- What the task requires -
Give the entries back exactly as they stand, but without pictures.

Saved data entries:

== == ==

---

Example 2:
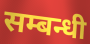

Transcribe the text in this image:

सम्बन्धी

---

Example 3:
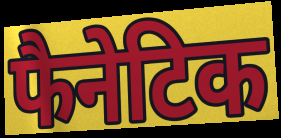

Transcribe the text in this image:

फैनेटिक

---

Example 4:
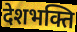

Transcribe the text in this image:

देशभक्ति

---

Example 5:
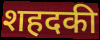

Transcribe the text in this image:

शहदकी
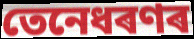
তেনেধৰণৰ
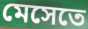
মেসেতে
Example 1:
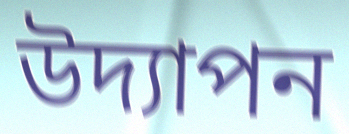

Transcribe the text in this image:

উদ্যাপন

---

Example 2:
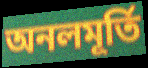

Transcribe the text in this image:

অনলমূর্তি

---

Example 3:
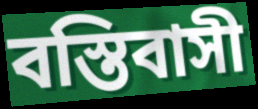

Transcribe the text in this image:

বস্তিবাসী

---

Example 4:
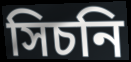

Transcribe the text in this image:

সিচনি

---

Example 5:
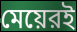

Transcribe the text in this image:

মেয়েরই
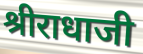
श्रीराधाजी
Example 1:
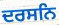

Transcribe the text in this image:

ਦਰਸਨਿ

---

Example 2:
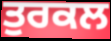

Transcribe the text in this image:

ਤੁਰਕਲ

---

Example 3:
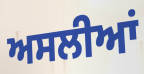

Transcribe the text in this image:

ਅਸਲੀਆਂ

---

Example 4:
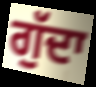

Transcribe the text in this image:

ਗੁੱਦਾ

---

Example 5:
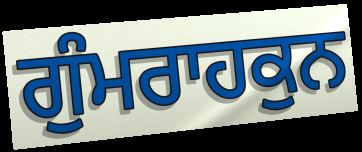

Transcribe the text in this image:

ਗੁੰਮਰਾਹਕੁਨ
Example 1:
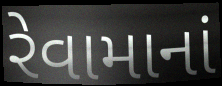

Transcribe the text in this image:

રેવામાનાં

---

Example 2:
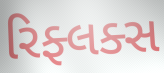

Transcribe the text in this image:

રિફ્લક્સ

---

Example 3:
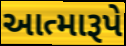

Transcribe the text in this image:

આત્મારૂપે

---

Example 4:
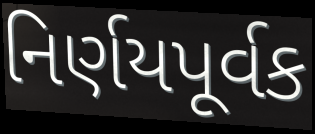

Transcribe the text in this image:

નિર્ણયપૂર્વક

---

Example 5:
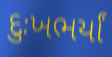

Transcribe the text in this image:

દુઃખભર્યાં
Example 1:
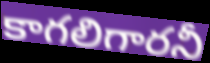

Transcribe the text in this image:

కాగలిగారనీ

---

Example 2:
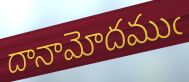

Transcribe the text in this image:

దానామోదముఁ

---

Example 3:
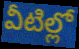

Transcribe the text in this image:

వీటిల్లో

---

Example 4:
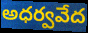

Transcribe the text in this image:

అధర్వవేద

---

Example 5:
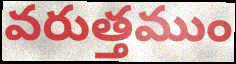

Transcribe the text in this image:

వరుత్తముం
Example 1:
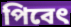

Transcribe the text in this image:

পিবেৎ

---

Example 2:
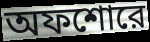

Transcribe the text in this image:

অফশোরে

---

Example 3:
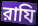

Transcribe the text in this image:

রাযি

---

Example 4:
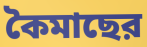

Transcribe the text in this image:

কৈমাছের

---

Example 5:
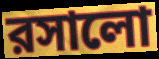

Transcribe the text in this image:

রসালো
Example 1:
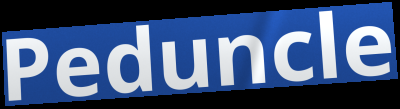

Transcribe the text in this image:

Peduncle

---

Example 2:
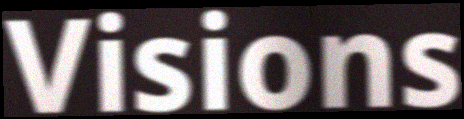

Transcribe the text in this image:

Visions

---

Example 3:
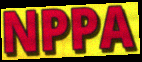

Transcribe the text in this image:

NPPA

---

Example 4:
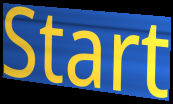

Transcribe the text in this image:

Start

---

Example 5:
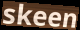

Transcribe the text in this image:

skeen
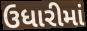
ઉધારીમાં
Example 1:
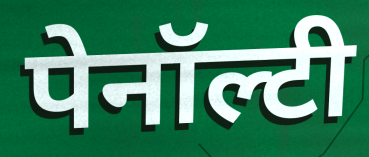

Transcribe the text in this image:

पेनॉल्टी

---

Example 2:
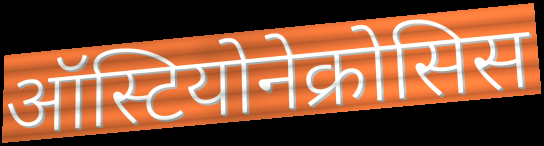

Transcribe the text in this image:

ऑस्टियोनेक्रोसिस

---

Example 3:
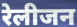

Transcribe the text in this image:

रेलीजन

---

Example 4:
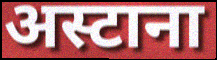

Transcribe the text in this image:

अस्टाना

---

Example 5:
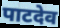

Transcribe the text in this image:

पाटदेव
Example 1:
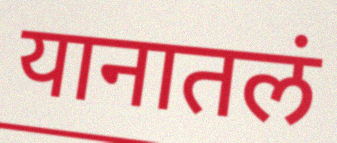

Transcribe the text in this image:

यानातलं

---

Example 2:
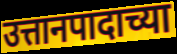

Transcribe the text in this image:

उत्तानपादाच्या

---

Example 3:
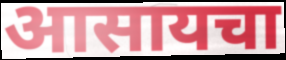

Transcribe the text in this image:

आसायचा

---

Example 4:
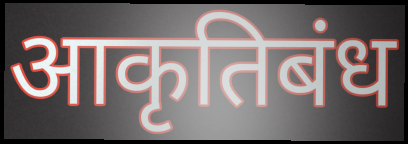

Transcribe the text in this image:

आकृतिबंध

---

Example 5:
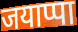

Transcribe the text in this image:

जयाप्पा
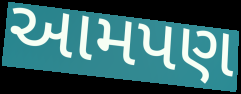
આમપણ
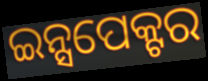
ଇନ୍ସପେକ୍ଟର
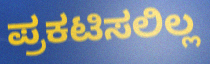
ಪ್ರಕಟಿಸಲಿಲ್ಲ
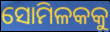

== == ==

- Completed exercise -
---

Example 2:

Transcribe the text in this image:

सम्बन्धी

---

Example 3:

Transcribe the text in this image:

फैनेटिक

---

Example 4:

Transcribe the text in this image:

देशभक्ति

---

Example 5:

Transcribe the text in this image:

शहदकी
তেনেধৰণৰ
মেসেতে
Example 1:

Transcribe the text in this image:

উদ্যাপন

---

Example 2:

Transcribe the text in this image:

অনলমূর্তি

---

Example 3:

Transcribe the text in this image:

বস্তিবাসী

---

Example 4:

Transcribe the text in this image:

সিচনি

---

Example 5:

Transcribe the text in this image:

মেয়েরই
श्रीराधाजी
Example 1:

Transcribe the text in this image:

ਦਰਸਨਿ

---

Example 2:

Transcribe the text in this image:

ਤੁਰਕਲ

---

Example 3:

Transcribe the text in this image:

ਅਸਲੀਆਂ

---

Example 4:

Transcribe the text in this image:

ਗੁੱਦਾ

---

Example 5:

Transcribe the text in this image:

ਗੁੰਮਰਾਹਕੁਨ
Example 1:

Transcribe the text in this image:

રેવામાનાં

---

Example 2:

Transcribe the text in this image:

રિફ્લક્સ

---

Example 3:

Transcribe the text in this image:

આત્મારૂપે

---

Example 4:

Transcribe the text in this image:

નિર્ણયપૂર્વક

---

Example 5:

Transcribe the text in this image:

દુઃખભર્યાં
Example 1:

Transcribe the text in this image:

కాగలిగారనీ

---

Example 2:

Transcribe the text in this image:

దానామోదముఁ

---

Example 3:

Transcribe the text in this image:

వీటిల్లో

---

Example 4:

Transcribe the text in this image:

అధర్వవేద

---

Example 5:

Transcribe the text in this image:

వరుత్తముం
Example 1:

Transcribe the text in this image:

পিবেৎ

---

Example 2:

Transcribe the text in this image:

অফশোরে

---

Example 3:

Transcribe the text in this image:

রাযি

---

Example 4:

Transcribe the text in this image:

কৈমাছের

---

Example 5:

Transcribe the text in this image:

রসালো
Example 1:

Transcribe the text in this image:

Peduncle

---

Example 2:

Transcribe the text in this image:

Visions

---

Example 3:

Transcribe the text in this image:

NPPA

---

Example 4:

Transcribe the text in this image:

Start

---

Example 5:

Transcribe the text in this image:

skeen
ઉધારીમાં
Example 1:

Transcribe the text in this image:

पेनॉल्टी

---

Example 2:

Transcribe the text in this image:

ऑस्टियोनेक्रोसिस

---

Example 3:

Transcribe the text in this image:

रेलीजन

---

Example 4:

Transcribe the text in this image:

अस्टाना

---

Example 5:

Transcribe the text in this image:

पाटदेव
Example 1:

Transcribe the text in this image:

यानातलं

---

Example 2:

Transcribe the text in this image:

उत्तानपादाच्या

---

Example 3:

Transcribe the text in this image:

आसायचा

---

Example 4:

Transcribe the text in this image:

आकृतिबंध

---

Example 5:

Transcribe the text in this image:

जयाप्पा
આમપણ
ଇନ୍ସପେକ୍ଟର
ಪ್ರಕಟಿಸಲಿಲ್ಲ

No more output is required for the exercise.